Joseph Ricchio, a 1980 CSULB industrial design graduate and owner of
Ricchio Design in Seal Beach, has created the annual retreat in an effort
to share his 23 years of design, furniture and Italian cultural experience
with current and future design students at Cal State Long Beach.
Design students Amanda Starr Monteleone, Jerry Van Rooy and Yoon Kim
of Long Beach and Kit Mok of Los Angeles were selected to make the trip,
which is being led by Mike Kammermeyer, a faculty member in the CSULB
Design Department, and Ricchio.
The Cortona Design Retreat is intended to provide a select group of
undergraduate industrial design majors with the opportunity to experience
Italian culture and its influence upon design.
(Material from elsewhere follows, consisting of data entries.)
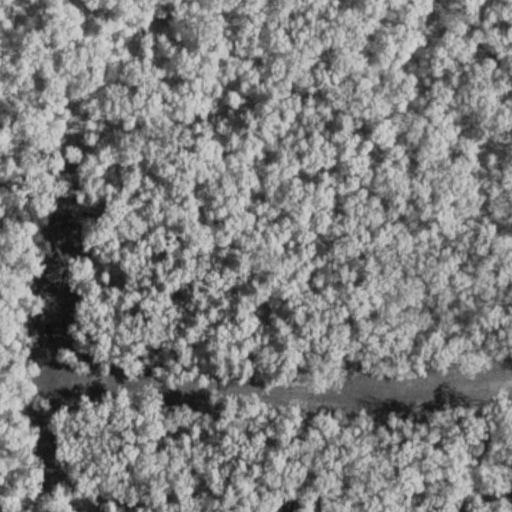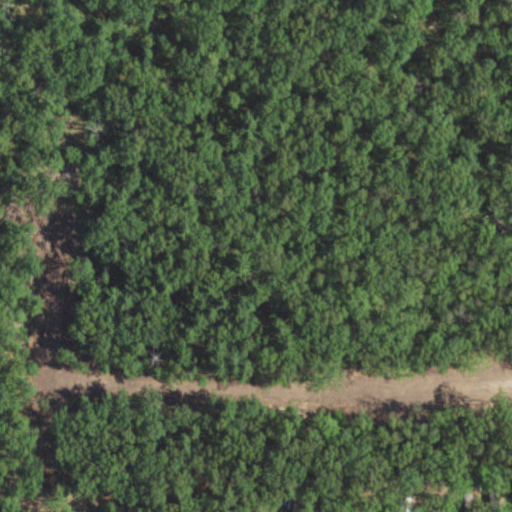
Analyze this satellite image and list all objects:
building: (441, 495)
building: (468, 498)
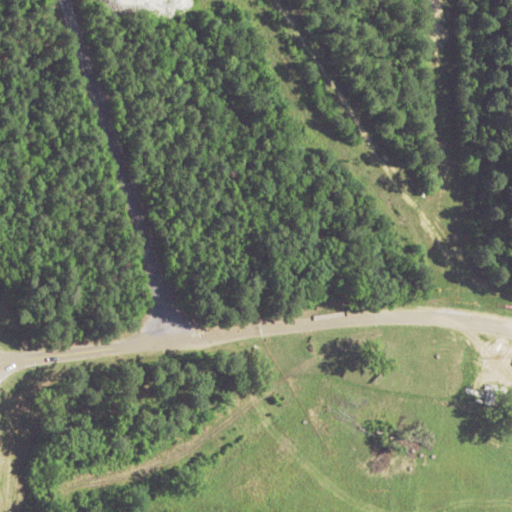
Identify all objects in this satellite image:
road: (116, 170)
road: (255, 330)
"The students will live and work for two weeks with peers, faculty
and professional designers," Kammermeyer explained before departing
on the trip. "The experience will be a blend of the traditional
and the contemporary, including visits to monasteries, churches, museums,
galleries, craft centers, factories, design offices and retail outlets
as well as the Milan Furniture Faire."
The Milan Furniture Faire is a major world exhibit, Kammermeyer pointed
out. "The Furniture Faire draws more international attendance than
the exhibits in Hamburg, Cologne and Chicago and has the added benefit
of galleries and monasteries. The goal of this trip is as much cultural
as it is educational."
Matt Duncan, a 1983 graduate of CSULB and owner of Morphix Design in
San Clemente, is also participating in guiding the students through
their two-week Italian experience. Duncan, an active member of the Design
Department's alumni, is a recent part-time CSULB faculty member and
a frequent guest critic.
The group departed this past weekend (April 10) and will return April
25 to prepare a public exhibit of their furniture designs at CSULB May
"The students will arrive in Florence and move into an old farm
house in the hills overlooking Cortona," Kammermeyer said. "They
will travel to Milan to attend the Furniture Faire and show their designs
to the Milanese designers and furniture makers. They then return to
Cortona for 10 days of review, critiques and development.”
Ricchio believes the Italian connection will enhance the students’
life experience. "This is a chance for students to see the side
of art that goes into furniture design," said the owner of Ricchio
Design, which has been designing contract furniture for 15 years.
"The Italians have a whole different sense of what furniture is
about, which is as much to do with art and beauty as profit. CSULB is
a pragmatic school that has always been aware of cost and production
concerns. This is a chance for the students to discard their computer-aided
design for a little while and work with pencil and paper."
Van Rooy, president of CSULB’s Design Student Association, said
he was pleased to be among the majors selected to attend the retreat.
"From both a design and furniture perspective, Italy is an example
to the world and I'm eager to learn more about it,” he noted.
“If I'm going to design furniture, it makes sense to learn about
Italian design. If I can get their approval, it will tell me when I
graduate in May 2004 that I really achieved something."
Funding for the retreat was received from such furniture manufacturers
as Arcadia, ICF, Knoll International and Peter Pepper Products. Additional
contributions were received from Brian Graham Design, Atlantic, Hot
Door, John Caldwell Design, Morphix Design, Ricchio Design, Richard
Holbrook Design and CSULB alumnus Debra George.